Hrant Kasparyan / Demokrat Haber

İstanbul Yenikapı’da geçen Pazar günü yapılan “Teröre karşı tek ses” mitinginde konuşan Cumhurbaşkanı Recep Tayyip Erdoğan’ın dile getirdiği, “Hangi partiden olduğu fark etmez, 550 tane milli ve yerli vekil istiyorum” sözlerine ilişkin tartışma büyüyor.

Tartışmalarda, “yerli ve milli” vurgusunun HDP’ye yönelik olduğu yorumları yapılırken, kimileri de bunun, “uluslararası çevrelere” mesaj olduğunu savunuyor.

Erdoğan’ın, basın, sosyal medya ve televizyon programlarındaki tartışmaların gündemine oturan “yerli ve milli” vurgusu, Sözcü gazetesinin bugünkü sayısında ayrımcı bir yaklaşımla ele alındı.

Sözcü gazetesi bugün yayımlanan sayısının birinci sayfasında, AKP’nin Kürt, Zaza, Ermeni, Afgan ve sonradan Türkiye vatandaşlığına geçen milletvekillerinin fotoğraflarını etnik aidiyetleriyle birlikte ifşa ederek, “terör” bahanesiyle milliyetçi söylemlerle gündemi meşgul etmeye çalışan AKP’li temsilcilerle adeta ırkçılık yarışına girişti.

Gazete, manşetten duyurduğu ve İsmail Şahin imzasıyla yayımlanan haberinde, ayrımcı bir dille ifşa ettiği vekillerin etnik aidiyet ve kişilikleriyle alakası olmamasına rağmen, Türk TELEKOM, TÜPRAŞ, PETKİM ve TEKEL’in de aralarında bulunduğu kamu kuruluşlarının hisselerinin özelleştirme yoluyla, ABD, İngiltere, Azerbaycan, İsrail, Çin, Almanya ve Arap firmalara satıldığını belirtti.

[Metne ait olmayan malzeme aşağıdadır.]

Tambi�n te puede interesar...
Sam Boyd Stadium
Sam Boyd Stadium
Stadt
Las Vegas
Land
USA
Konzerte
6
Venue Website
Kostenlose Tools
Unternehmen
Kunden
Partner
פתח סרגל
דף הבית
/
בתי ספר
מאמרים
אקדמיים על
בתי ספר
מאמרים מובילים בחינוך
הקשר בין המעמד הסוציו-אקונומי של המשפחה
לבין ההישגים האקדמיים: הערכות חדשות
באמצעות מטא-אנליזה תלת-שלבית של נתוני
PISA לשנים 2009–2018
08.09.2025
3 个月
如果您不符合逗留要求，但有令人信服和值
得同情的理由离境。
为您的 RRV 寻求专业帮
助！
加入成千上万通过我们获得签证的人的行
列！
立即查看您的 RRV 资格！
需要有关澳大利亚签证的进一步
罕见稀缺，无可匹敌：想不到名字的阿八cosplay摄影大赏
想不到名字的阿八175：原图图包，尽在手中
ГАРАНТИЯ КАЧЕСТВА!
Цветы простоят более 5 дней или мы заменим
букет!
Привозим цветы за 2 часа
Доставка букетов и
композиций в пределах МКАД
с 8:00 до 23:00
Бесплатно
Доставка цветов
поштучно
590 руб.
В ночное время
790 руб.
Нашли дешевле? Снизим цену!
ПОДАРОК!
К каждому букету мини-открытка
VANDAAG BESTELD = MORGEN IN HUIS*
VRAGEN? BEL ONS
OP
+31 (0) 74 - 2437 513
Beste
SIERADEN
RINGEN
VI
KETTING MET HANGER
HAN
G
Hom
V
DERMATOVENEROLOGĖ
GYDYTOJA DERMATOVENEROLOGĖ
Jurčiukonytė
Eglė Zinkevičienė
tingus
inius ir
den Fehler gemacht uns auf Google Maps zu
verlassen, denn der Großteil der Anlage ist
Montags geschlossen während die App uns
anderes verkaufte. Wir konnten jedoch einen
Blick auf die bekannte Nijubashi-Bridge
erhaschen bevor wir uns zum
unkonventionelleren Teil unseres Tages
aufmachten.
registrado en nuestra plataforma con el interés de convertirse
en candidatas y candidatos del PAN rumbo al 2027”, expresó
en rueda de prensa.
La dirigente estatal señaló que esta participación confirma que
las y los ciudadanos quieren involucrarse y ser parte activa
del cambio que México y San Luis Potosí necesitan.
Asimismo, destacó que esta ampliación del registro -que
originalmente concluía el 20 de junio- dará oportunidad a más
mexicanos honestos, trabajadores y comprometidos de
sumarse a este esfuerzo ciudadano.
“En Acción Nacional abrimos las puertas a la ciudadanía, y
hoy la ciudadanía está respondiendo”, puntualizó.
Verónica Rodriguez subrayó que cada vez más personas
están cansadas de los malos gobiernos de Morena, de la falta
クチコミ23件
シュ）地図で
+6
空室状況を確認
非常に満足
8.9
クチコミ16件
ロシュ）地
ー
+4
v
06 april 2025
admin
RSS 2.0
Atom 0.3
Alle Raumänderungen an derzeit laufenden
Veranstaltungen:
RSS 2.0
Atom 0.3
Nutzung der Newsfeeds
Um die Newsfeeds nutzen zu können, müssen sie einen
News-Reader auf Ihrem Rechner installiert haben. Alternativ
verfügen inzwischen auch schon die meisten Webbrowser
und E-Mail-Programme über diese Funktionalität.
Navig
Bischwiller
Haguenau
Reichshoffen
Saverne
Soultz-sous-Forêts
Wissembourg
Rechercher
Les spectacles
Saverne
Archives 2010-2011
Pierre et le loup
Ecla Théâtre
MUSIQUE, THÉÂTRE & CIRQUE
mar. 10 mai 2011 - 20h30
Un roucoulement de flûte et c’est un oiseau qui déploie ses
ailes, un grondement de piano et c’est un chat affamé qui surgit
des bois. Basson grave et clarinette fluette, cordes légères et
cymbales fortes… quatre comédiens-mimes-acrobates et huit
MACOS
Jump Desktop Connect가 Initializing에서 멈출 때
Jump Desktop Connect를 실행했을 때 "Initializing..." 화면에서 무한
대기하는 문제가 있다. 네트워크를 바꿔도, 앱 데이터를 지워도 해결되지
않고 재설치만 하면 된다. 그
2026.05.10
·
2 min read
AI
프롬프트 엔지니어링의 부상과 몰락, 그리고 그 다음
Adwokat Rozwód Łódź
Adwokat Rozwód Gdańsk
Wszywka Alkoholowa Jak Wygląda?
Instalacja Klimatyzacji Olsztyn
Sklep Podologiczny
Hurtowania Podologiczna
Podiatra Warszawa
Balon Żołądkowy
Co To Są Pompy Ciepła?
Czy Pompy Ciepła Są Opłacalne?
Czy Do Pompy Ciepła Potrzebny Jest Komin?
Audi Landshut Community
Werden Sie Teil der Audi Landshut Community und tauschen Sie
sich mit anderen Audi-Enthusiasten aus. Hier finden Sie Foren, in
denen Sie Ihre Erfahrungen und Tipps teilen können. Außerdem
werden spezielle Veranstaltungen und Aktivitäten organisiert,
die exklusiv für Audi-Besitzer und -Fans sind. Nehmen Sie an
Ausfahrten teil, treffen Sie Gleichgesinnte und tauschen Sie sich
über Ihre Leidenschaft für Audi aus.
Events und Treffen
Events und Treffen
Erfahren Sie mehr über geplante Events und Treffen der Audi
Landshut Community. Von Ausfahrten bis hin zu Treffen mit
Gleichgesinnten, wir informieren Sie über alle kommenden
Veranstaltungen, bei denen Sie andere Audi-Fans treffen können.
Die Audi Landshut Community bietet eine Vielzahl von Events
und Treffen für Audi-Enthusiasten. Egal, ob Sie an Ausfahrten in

“Yerli ve milli” devlet kurumları ile özel şirketlerin, “Cumhuriyet’in kazanımı” olduğunu iddia eden gazete, bunların “üç kuruşa yabancılara satıldığını” savunarak, AKP’li Kürt, Zaza ve Ermeni milletvekillerinin fotoğraflarını aynı haberin görsel malzemesi olarak yayımladı.

Haberde şu ifadelere yer verildi: “Cumhurbaşkanı Erdoğan, “milli ve yerli vekil” istiyor, Başbakan Davutoğlu meydanlarda “Türkiye’de her şey milli ve yerli olacak” diyor. Ekonomide yaşananlar ise bambaşka şeyler söylüyor. Özelleştirmeler yoluyla Türkiye’nin en büyük kamu kuruluşları satıldı. Stratejik öneme sahip çok sayıdaki kuruluşta uluslararası şirketler söz sahibi oldu.”

“AÇIKLIĞA KAVUŞTURULMASI GEREKEN TEHLİKELİ DURUM”

Erdoğan’ın “milli ve yerli vekil istiyorum” sözleri, Hürriyet gazetesi yazarı Akif Beki tarafından da eleştirildi. Konuyu bugünkü köşesine taşıyan Beki, “Artık sütünde bozukluk aramak da helaldir, kökü dışarıda demek de” diye yazdı.

Beki, bugünkü yazısında konuya ilişkin tartışmaları da ele aldı. Erdoğan’ın sözlerine ilişkin belirsizliğin, “dolduruşlarla geçiştirilmeden açıklığa kavuşturulması gereken tehlikeli bir durum” olduğuna işaret eden Beki, “Arkası kendiliğinden sökülür gelir... Artık sütünde bir bozukluk aramak da helaldir, ‘kökü dışarıda’ demek de. Hatta direkt ecnebi tohumu olduğuna bile fetva verilebilir. Ne İsrail hesabına çalışan satılmışlığı kalır, ne avdetiliği, ne Sabetayistliği, ne kripto Ermeniliği...” diye yazdı.